## Source passage
Our board of directors believes that good corporate governance improves corporate performance and benefits all stockholders. Canadian National Policy 58-201 Corporate Governance Guidelines provides non-prescriptive guidelines on corporate governance practices for reporting issuers such as the Company. In addition, Canadian National Instrument 58-101 Disclosure of Corporate Governance Practices prescribes certain disclosure by our company of its corporate governance practices. This disclosure is presented below.

 

Orientation and Continuing Education

 

We have an informal process to orient and educate new recruits to the board regarding their role on the board, our committees and our directors, as well as the nature and operations of our business. This process provides for an orientation with key members of the management staff, and further provides access to materials necessary to inform them of the information required to carry out their responsibilities as a board member. This information includes the most recent board approved budget, the most recent annual report, the audited financial statements and copies of the interim quarterly financial statements.

## Written problem 1
In the governance disclosure, copy the part that begins at the words "Orientation and Continuing" and stops after "quarterly financial statements.", and substitute "structured" for "informal".
## Written problem 2
According to the governance disclosure, what items does the information for new board members include? List every one.

## Supplied entries
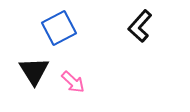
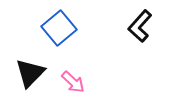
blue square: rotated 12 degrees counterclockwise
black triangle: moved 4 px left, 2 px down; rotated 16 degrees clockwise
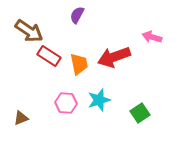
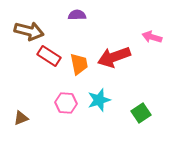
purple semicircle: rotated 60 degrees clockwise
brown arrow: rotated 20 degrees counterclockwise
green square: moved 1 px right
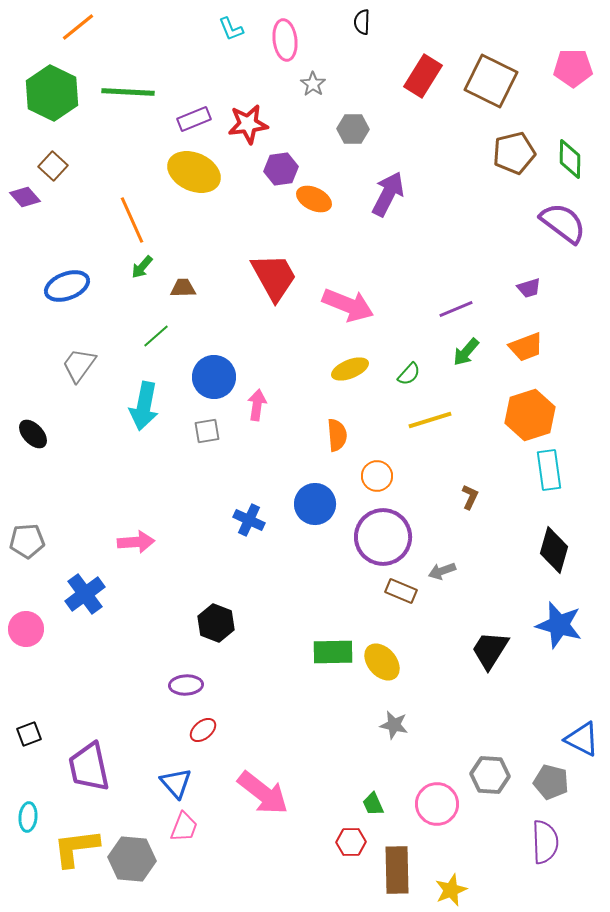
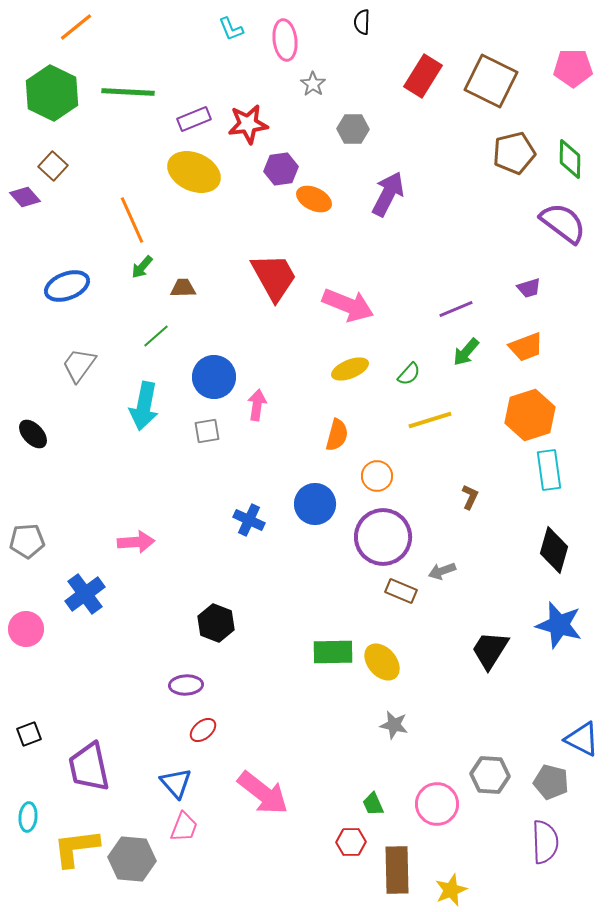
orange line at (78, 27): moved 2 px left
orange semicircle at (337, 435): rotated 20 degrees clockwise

...

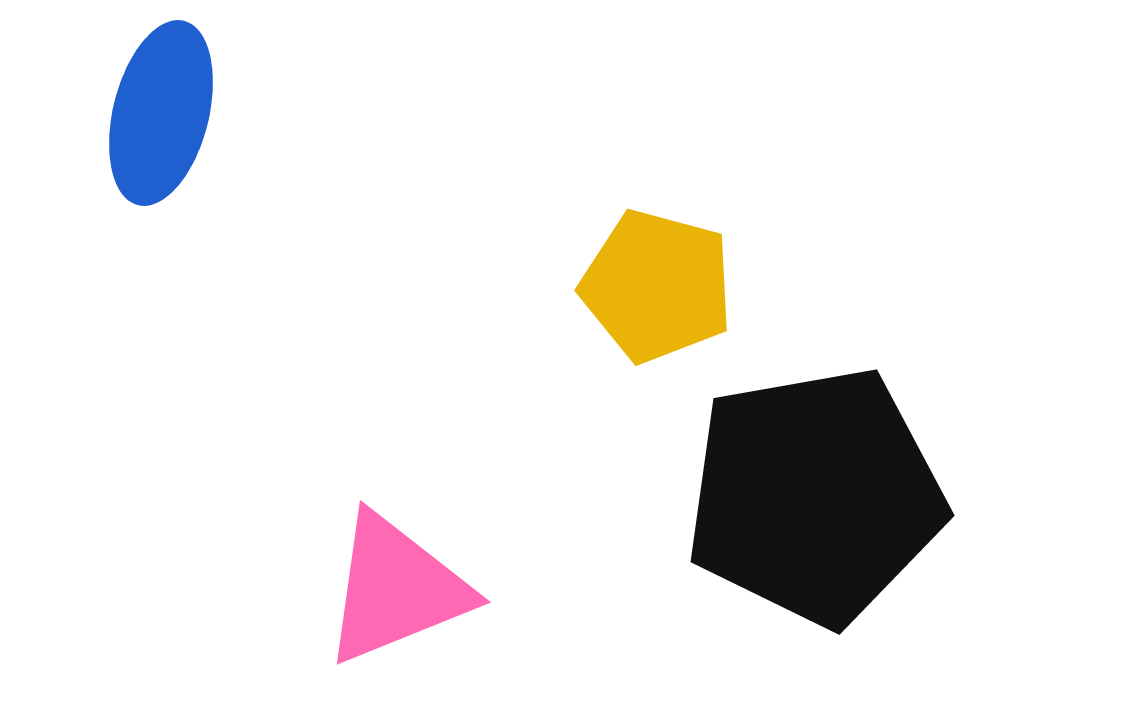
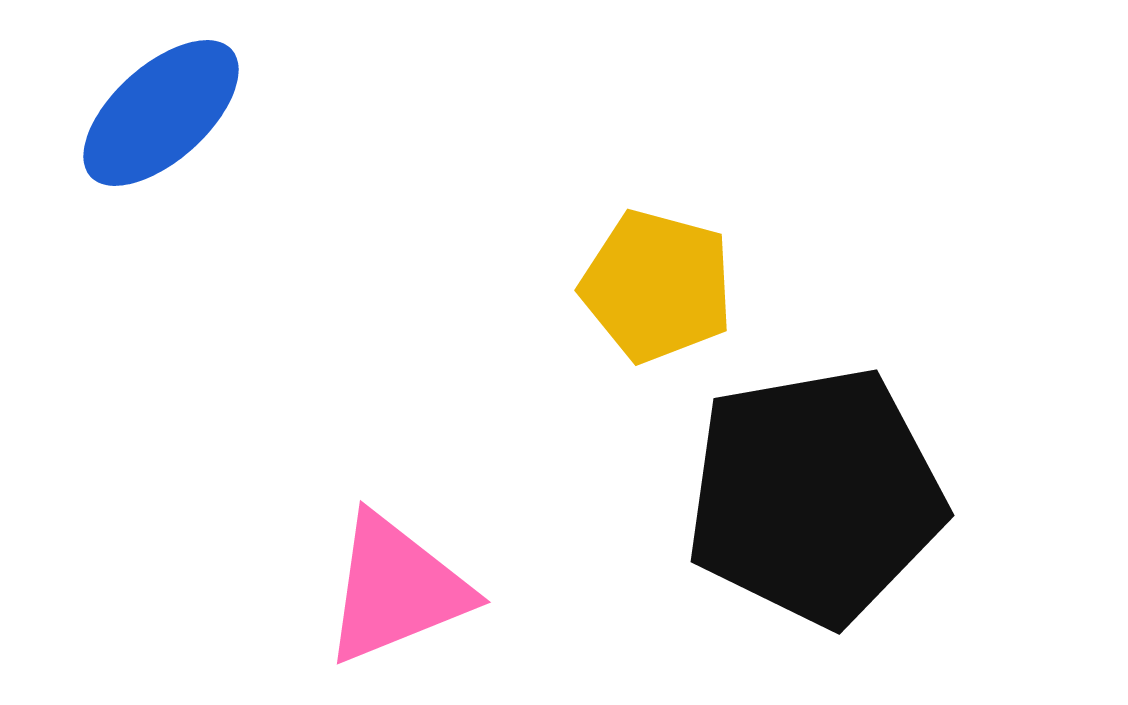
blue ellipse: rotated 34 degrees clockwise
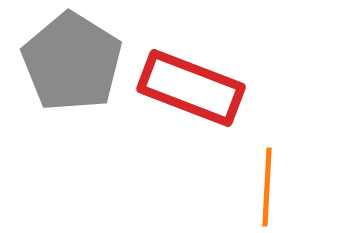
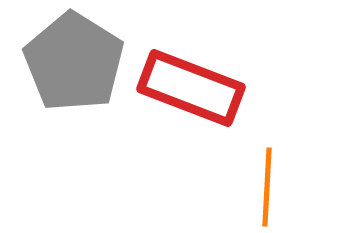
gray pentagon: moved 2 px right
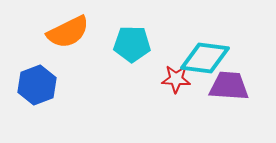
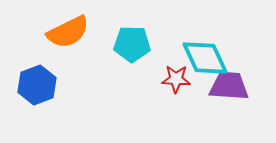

## Exercise solution 1
Orientation and Continuing Education

 

We have an structured process to orient and educate new recruits to the board regarding their role on the board, our committees and our directors, as well as the nature and operations of our business. This process provides for an orientation with key members of the management staff, and further provides access to materials necessary to inform them of the information required to carry out their responsibilities as a board member. This information includes the most recent board approved budget, the most recent annual report, the audited financial statements and copies of the interim quarterly financial statements.

## Exercise solution 2
- The most recent board approved budget
- The most recent annual report
- The audited financial statements
- Copies of the interim quarterly financial statements